| Activity |
Reproduce the rows below verbatim, from the first line through the line containing "ve spor salonları", including both of those lines.

| Source information |
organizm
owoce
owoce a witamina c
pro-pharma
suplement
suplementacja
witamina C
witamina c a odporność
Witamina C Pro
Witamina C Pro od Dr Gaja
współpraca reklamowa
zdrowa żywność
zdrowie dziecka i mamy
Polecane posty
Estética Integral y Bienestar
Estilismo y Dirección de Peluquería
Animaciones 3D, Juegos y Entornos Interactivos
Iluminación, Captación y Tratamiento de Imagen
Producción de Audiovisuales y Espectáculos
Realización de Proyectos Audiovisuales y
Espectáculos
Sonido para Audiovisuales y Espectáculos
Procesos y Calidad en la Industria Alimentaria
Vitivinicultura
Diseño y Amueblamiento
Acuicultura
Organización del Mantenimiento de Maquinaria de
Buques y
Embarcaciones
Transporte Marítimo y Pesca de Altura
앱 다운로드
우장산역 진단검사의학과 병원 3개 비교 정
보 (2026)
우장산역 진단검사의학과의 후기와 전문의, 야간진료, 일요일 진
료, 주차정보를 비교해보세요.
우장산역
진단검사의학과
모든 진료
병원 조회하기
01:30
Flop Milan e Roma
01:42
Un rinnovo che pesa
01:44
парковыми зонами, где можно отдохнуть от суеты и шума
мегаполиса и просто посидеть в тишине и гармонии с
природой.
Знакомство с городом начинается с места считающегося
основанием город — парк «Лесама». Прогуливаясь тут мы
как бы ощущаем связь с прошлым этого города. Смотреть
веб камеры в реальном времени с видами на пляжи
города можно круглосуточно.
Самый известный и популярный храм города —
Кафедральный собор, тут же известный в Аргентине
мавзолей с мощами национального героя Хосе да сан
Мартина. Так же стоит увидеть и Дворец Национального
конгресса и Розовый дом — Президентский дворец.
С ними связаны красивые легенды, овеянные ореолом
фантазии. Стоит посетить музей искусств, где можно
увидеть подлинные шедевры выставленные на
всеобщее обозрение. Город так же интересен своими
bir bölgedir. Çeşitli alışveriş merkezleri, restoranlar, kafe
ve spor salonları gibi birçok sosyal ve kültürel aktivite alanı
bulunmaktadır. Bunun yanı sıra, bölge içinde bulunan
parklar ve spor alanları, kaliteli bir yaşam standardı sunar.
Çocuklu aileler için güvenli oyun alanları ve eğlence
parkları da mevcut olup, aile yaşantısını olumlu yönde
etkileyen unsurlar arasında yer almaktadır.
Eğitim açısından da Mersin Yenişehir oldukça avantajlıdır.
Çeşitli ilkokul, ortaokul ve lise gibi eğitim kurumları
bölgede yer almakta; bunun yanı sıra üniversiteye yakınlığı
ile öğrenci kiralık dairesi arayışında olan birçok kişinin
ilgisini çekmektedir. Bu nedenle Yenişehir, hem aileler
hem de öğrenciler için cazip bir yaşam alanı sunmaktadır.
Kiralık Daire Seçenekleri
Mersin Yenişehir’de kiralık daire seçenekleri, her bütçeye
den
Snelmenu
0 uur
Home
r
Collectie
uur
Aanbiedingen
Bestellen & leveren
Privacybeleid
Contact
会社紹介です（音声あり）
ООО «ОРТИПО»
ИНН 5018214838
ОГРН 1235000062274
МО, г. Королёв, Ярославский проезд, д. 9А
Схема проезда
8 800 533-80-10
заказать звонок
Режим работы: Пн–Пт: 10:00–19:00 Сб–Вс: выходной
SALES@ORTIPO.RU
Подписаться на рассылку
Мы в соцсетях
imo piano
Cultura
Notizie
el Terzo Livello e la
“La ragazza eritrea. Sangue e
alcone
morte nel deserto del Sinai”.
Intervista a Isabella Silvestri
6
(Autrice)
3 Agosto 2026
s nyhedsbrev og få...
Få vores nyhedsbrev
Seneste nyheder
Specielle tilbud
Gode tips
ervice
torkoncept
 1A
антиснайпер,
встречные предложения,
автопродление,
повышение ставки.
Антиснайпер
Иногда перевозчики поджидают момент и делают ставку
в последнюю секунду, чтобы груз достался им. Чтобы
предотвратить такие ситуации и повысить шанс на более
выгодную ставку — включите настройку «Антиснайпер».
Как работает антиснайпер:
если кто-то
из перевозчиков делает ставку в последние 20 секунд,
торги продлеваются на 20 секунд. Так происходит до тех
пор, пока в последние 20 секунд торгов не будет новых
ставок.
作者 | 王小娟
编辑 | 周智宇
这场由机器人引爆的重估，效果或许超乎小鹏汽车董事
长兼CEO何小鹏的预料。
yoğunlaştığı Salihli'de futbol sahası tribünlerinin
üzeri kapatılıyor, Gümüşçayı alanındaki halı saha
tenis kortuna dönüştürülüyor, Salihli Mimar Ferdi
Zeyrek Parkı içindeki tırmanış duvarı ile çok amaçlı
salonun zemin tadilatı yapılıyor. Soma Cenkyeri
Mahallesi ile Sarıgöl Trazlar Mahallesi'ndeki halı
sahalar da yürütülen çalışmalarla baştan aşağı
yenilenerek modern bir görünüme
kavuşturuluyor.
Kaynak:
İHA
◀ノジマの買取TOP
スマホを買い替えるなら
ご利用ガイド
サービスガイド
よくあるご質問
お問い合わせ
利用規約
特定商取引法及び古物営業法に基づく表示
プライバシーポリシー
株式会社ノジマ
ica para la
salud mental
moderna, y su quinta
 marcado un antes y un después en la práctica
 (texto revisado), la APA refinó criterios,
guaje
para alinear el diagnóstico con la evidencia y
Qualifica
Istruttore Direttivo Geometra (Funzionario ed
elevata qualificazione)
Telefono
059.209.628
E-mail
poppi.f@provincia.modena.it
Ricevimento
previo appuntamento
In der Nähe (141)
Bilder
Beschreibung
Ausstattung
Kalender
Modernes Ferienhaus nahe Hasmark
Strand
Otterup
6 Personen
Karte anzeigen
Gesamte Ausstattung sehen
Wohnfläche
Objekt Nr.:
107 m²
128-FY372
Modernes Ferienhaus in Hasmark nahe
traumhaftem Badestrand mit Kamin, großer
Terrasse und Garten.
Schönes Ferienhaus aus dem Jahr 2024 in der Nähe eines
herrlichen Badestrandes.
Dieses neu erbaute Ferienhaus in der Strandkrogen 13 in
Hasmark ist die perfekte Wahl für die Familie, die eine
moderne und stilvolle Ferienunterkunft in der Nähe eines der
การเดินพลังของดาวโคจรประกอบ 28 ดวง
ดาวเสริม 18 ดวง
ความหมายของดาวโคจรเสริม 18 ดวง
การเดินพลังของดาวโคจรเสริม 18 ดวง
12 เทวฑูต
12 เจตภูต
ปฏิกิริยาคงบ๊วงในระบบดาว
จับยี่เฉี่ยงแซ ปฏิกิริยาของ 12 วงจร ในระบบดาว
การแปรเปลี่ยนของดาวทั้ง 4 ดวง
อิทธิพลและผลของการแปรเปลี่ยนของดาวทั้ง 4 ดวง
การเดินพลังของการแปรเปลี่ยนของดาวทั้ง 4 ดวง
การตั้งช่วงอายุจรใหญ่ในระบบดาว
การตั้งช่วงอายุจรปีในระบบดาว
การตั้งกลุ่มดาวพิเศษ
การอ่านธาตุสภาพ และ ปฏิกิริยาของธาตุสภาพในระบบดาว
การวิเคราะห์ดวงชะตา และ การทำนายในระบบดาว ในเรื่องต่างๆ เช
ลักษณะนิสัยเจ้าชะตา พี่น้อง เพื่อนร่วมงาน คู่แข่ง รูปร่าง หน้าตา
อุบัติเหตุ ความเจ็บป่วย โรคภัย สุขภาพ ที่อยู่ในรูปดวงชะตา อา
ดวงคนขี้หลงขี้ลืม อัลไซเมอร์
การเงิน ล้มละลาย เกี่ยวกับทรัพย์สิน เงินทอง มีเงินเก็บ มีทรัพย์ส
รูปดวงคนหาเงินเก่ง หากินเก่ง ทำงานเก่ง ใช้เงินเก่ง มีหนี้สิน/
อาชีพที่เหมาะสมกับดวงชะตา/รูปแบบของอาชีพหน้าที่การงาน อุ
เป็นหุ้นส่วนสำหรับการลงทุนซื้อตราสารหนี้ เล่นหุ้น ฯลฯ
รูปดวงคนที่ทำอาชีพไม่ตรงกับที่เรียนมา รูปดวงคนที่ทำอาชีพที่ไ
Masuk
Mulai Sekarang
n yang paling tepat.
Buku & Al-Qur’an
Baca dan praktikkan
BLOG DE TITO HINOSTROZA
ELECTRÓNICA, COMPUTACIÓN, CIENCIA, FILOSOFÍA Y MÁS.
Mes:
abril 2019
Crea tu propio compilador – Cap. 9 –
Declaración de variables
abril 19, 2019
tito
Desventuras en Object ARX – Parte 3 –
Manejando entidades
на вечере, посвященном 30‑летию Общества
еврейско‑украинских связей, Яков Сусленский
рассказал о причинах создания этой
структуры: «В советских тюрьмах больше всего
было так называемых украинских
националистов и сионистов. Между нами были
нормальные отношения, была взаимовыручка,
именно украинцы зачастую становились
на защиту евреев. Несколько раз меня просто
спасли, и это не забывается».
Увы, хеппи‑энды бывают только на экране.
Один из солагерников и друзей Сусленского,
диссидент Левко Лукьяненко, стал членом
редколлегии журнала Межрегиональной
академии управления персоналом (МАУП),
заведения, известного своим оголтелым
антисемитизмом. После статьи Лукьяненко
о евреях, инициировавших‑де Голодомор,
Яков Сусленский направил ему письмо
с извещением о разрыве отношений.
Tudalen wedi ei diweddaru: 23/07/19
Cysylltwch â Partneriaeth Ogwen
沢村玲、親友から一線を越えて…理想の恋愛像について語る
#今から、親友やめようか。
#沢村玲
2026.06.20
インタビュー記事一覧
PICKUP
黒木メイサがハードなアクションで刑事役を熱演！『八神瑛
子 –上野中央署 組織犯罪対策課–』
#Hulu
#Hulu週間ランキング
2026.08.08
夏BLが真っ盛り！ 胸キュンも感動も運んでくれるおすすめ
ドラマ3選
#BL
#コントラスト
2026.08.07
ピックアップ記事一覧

| Written solution |
organizm
owoce
owoce a witamina c
pro-pharma
suplement
suplementacja
witamina C
witamina c a odporność
Witamina C Pro
Witamina C Pro od Dr Gaja
współpraca reklamowa
zdrowa żywność
zdrowie dziecka i mamy
Polecane posty
Estética Integral y Bienestar
Estilismo y Dirección de Peluquería
Animaciones 3D, Juegos y Entornos Interactivos
Iluminación, Captación y Tratamiento de Imagen
Producción de Audiovisuales y Espectáculos
Realización de Proyectos Audiovisuales y
Espectáculos
Sonido para Audiovisuales y Espectáculos
Procesos y Calidad en la Industria Alimentaria
Vitivinicultura
Diseño y Amueblamiento
Acuicultura
Organización del Mantenimiento de Maquinaria de
Buques y
Embarcaciones
Transporte Marítimo y Pesca de Altura
앱 다운로드
우장산역 진단검사의학과 병원 3개 비교 정
보 (2026)
우장산역 진단검사의학과의 후기와 전문의, 야간진료, 일요일 진
료, 주차정보를 비교해보세요.
우장산역
진단검사의학과
모든 진료
병원 조회하기
01:30
Flop Milan e Roma
01:42
Un rinnovo che pesa
01:44
парковыми зонами, где можно отдохнуть от суеты и шума
мегаполиса и просто посидеть в тишине и гармонии с
природой.
Знакомство с городом начинается с места считающегося
основанием город — парк «Лесама». Прогуливаясь тут мы
как бы ощущаем связь с прошлым этого города. Смотреть
веб камеры в реальном времени с видами на пляжи
города можно круглосуточно.
Самый известный и популярный храм города —
Кафедральный собор, тут же известный в Аргентине
мавзолей с мощами национального героя Хосе да сан
Мартина. Так же стоит увидеть и Дворец Национального
конгресса и Розовый дом — Президентский дворец.
С ними связаны красивые легенды, овеянные ореолом
фантазии. Стоит посетить музей искусств, где можно
увидеть подлинные шедевры выставленные на
всеобщее обозрение. Город так же интересен своими
bir bölgedir. Çeşitli alışveriş merkezleri, restoranlar, kafe
ve spor salonları gibi birçok sosyal ve kültürel aktivite alanı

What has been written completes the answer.